Through many rounds of analysis, both by amplifying and decreasing the levels of certain chemicals as well as knocking out the function of certain genes that code for proteins that regulate eye development (called eye field transcription factors), the scientists determined that E-NTPDase2 (although not E-NTPDase 1 or 3) was the only ectoenzyme that could drive eye development. Further, they determined that it must act early in the pathway that leads to the formation of the eye. After it converts ATP to ADP, the level of the latter accumulates outside the cell and the purine can bind to a purine receptor called P2Y1.
"It is the activation of this receptor that either directly or indirectly turns on the expression of the eye-field transcription factors," Jones says. "We don?t quite know the mechanisms involved between going from the receptor and turning on the genes, and this is an area for future investigation."

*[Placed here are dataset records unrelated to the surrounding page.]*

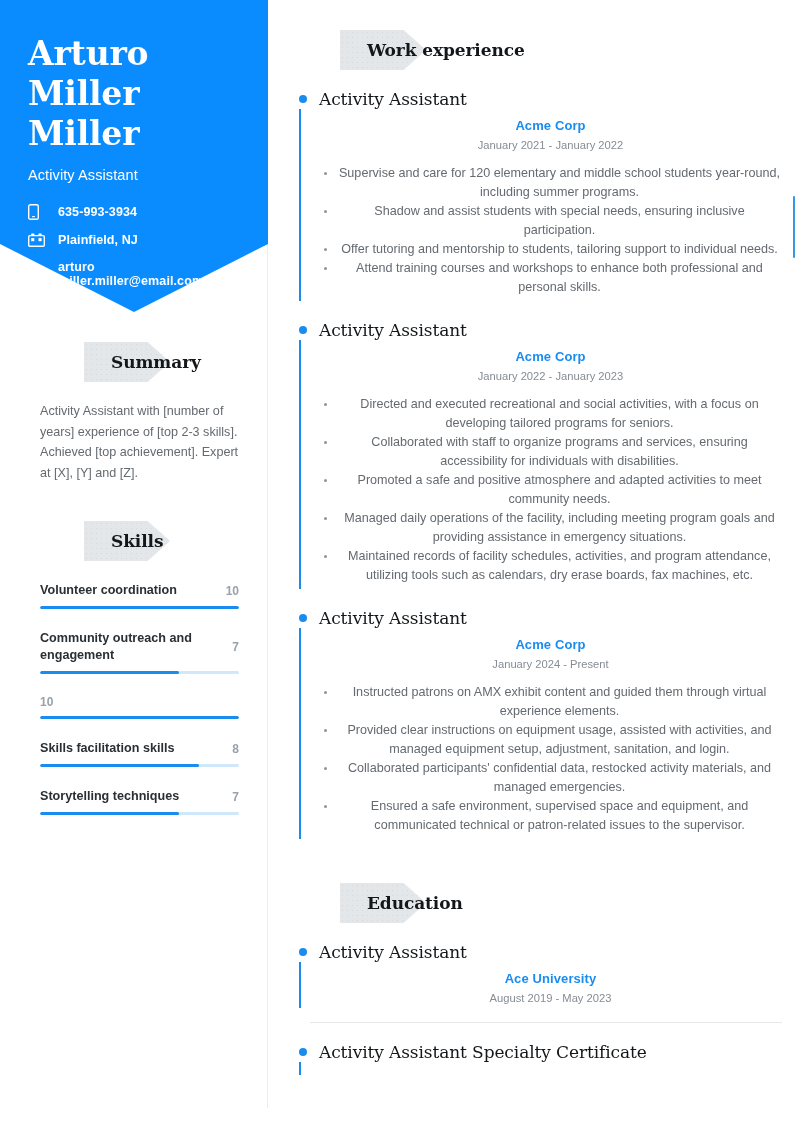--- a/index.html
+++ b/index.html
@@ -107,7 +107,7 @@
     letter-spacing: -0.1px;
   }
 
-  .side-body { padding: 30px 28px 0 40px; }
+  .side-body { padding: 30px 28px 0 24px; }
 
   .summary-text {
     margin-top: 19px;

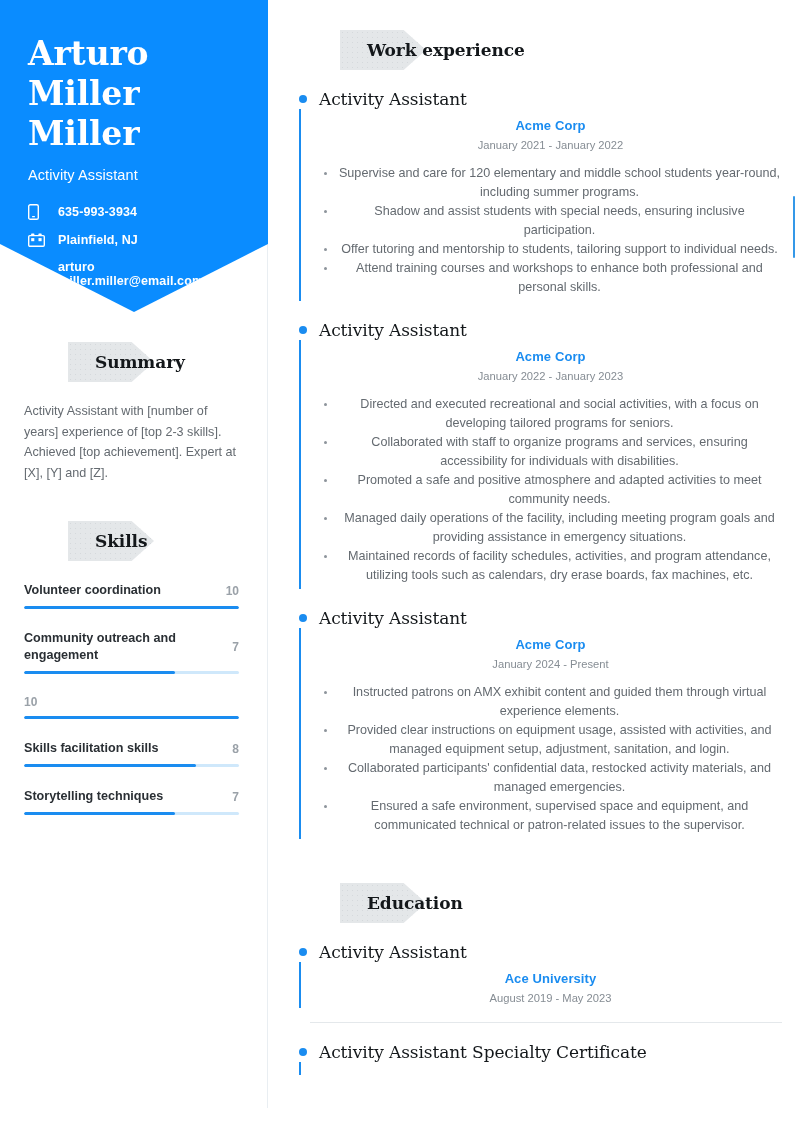--- a/index.html
+++ b/index.html
@@ -118,7 +118,7 @@
 
   .skills-head { margin-top: 38px; }
 
-  .skill { margin-top: 21px; font-weight: bold; }
+  .skill { margin-top: 30px; }
   .skill-top {
     display: flex;
     align-items: center;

Jones and her colleagues believe that most of the eye development pathway is conserved between frogs and humans. Damage to human chromosome 9 (of the cell's 24 pairs) where the gene that codes for E-NTPDase2 resides is known to cause eye and brain defects, such as microphthalmia—literally, small eyes. This means that down the road, researchers might be able to create an "eye in a dish."
"This work may have interesting implications for the stem cell field," says Richard Lang, a professor of developmental biology at the Cincinnati Children's Hospital Research Foundation. "The activity of purine signaling in inducing eye field precursors," he says, "might be a very useful tool for the culture dish–generation of progenitor cells for a variety of eye cell types."